Investigating the hidden depths of East Antarctica

18 January 2017

Geoscience Australia marine geoscientist Dr Alix Post is heading to Antarctica aboard the Marine National Facility research vessel, the RV Investigator to further her work on the unique marine biodiversity of the Antarctic sea floor.

With an international team of scientists from Australia, Spain, Italy and America, the two month voyage is the RV Investigator's first trip to Antarctica, and will focus on the relatively under-explored area offshore of the Totten Glacier, the largest glacier in East Antarctica.

A photo of marine researcher Dr Alix Post with Antarctic sea ice in background
Geoscience Australia's Dr Alix Post has just set off on a two month voyage to explore the icy waters of East Antarctica

Dr Post's previous work in the area has already demonstrated that there is an amazing diversity of life on the sea floor, with the latest voyage aiming to build further understanding of this unique seabed environment.
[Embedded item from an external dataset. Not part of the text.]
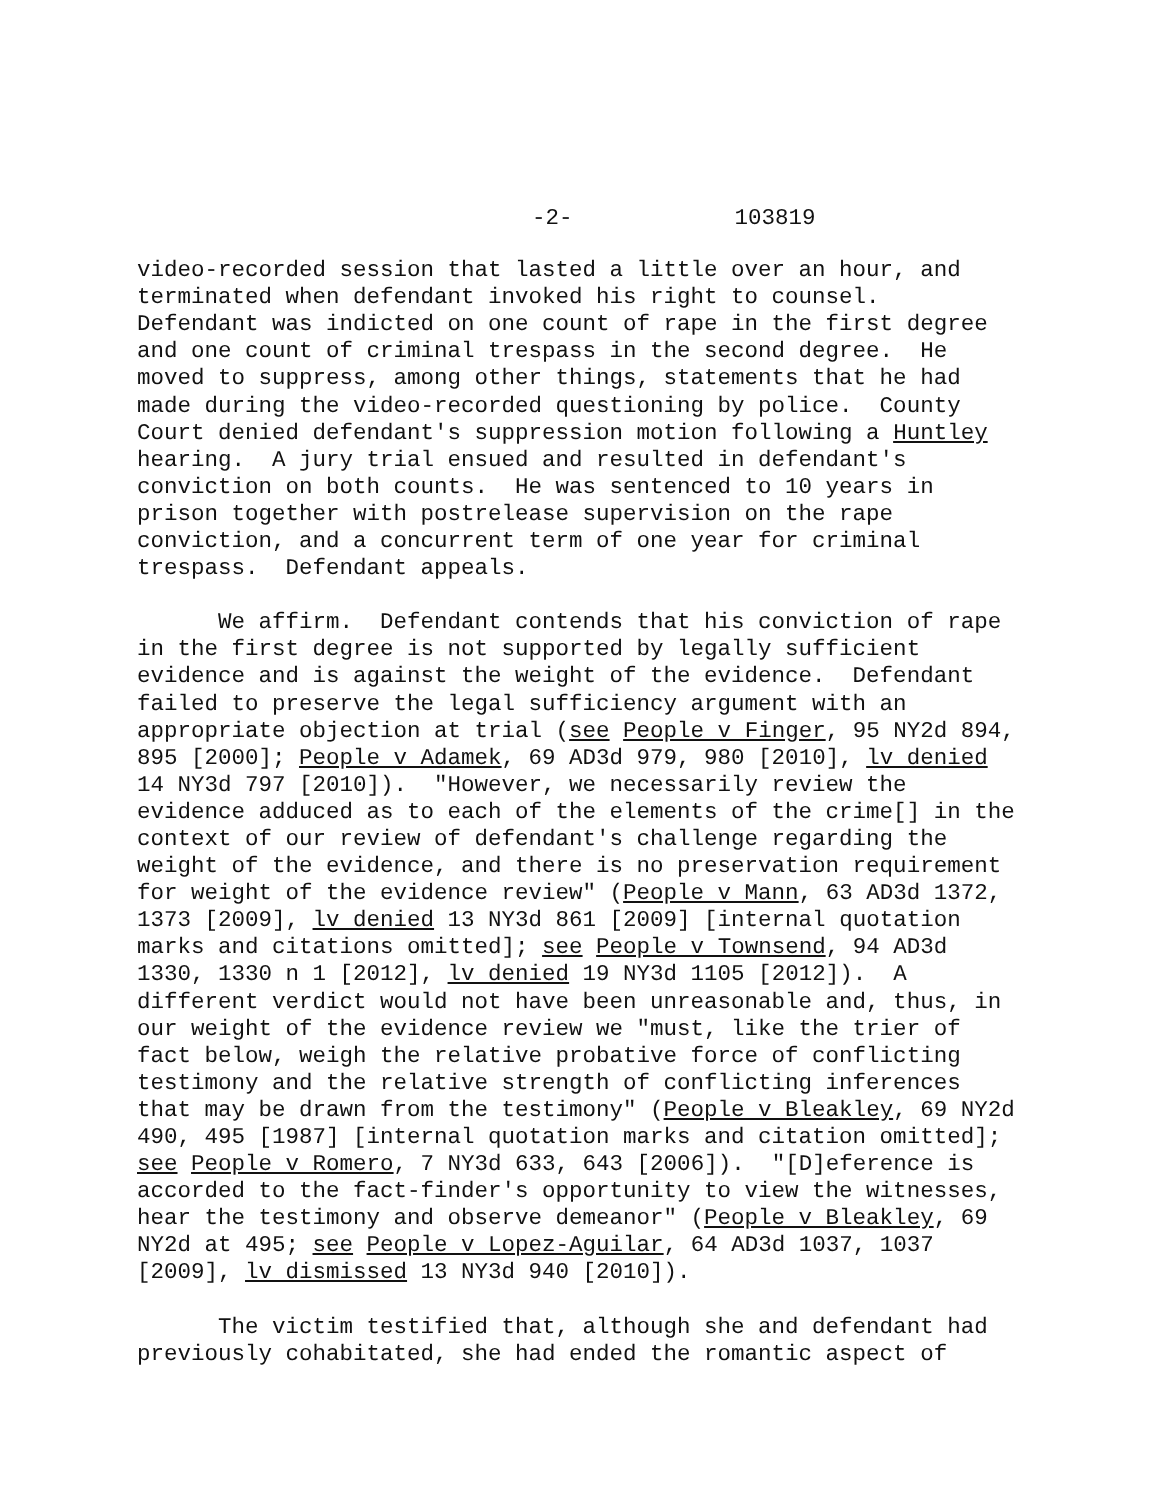-2- 103819
video-recorded session that lasted a little over an hour, and terminated when defendant invoked his right to counsel. Defendant was indicted on one count of rape in the first degree and one count of criminal trespass in the second degree. He moved to suppress, among other things, statements that he had made during the video-recorded questioning by police. County Court denied defendant's suppression motion following a Huntley hearing. A jury trial ensued and resulted in defendant's conviction on both counts. He was sentenced to 10 years in prison together with postrelease supervision on the rape conviction, and a concurrent term of one year for criminal trespass. Defendant appeals.
We affirm. Defendant contends that his conviction of rape in the first degree is not supported by legally sufficient evidence and is against the weight of the evidence. Defendant failed to preserve the legal sufficiency argument with an appropriate objection at trial (see People v Finger, 95 NY2d 894, 895 [2000]; People v Adamek, 69 AD3d 979, 980 [2010], lv denied 14 NY3d 797 [2010]). "However, we necessarily review the evidence adduced as to each of the elements of the crime[] in the context of our review of defendant's challenge regarding the weight of the evidence, and there is no preservation requirement for weight of the evidence review" (People v Mann, 63 AD3d 1372, 1373 [2009], lv denied 13 NY3d 861 [2009] [internal quotation marks and citations omitted]; see People v Townsend, 94 AD3d 1330, 1330 n 1 [2012], lv denied 19 NY3d 1105 [2012]). A different verdict would not have been unreasonable and, thus, in our weight of the evidence review we "must, like the trier of fact below, weigh the relative probative force of conflicting testimony and the relative strength of conflicting inferences that may be drawn from the testimony" (People v Bleakley, 69 NY2d 490, 495 [1987] [internal quotation marks and citation omitted]; see People v Romero, 7 NY3d 633, 643 [2006]). "[D]eference is accorded to the fact-finder's opportunity to view the witnesses, hear the testimony and observe demeanor" (People v Bleakley, 69 NY2d at 495; see People v Lopez-Aguilar, 64 AD3d 1037, 1037 [2009], lv dismissed 13 NY3d 940 [2010]).
The victim testified that, although she and defendant had previously cohabitated, she had ended the romantic aspect of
The voyage aims to better understand the environmental history of the area, in particular, the response of the Totten Glacier to past climate cycles. Recent analysis indicates that the ice is thinning, and this melting has the potential to contribute to global sea-level rise by up to 3.5 metres.

A range of geophysical data and sea floor images, including seismic profiles and multibeam bathymetry, will be collected to help predict the nature and distribution of biological communities. Understanding the depth, shape and sediment characteristics of the sea floor is particularly important for characterising seabed habitats, and will help scientists to understand past and potential future changes in this system.

The significant biological value of these habitats has already been recognised by its inclusion in the proposed network of Marine Protected Areas (MPAs) for East Antarctica, now under consideration by the Commission for the Conservation of Antarctic Marine Living Resources (CCAMLR). The proposed MPAs contain a diverse array of sea floor habitats and if established would aim to protect a variety of ecological communities representative of the East Antarctic region.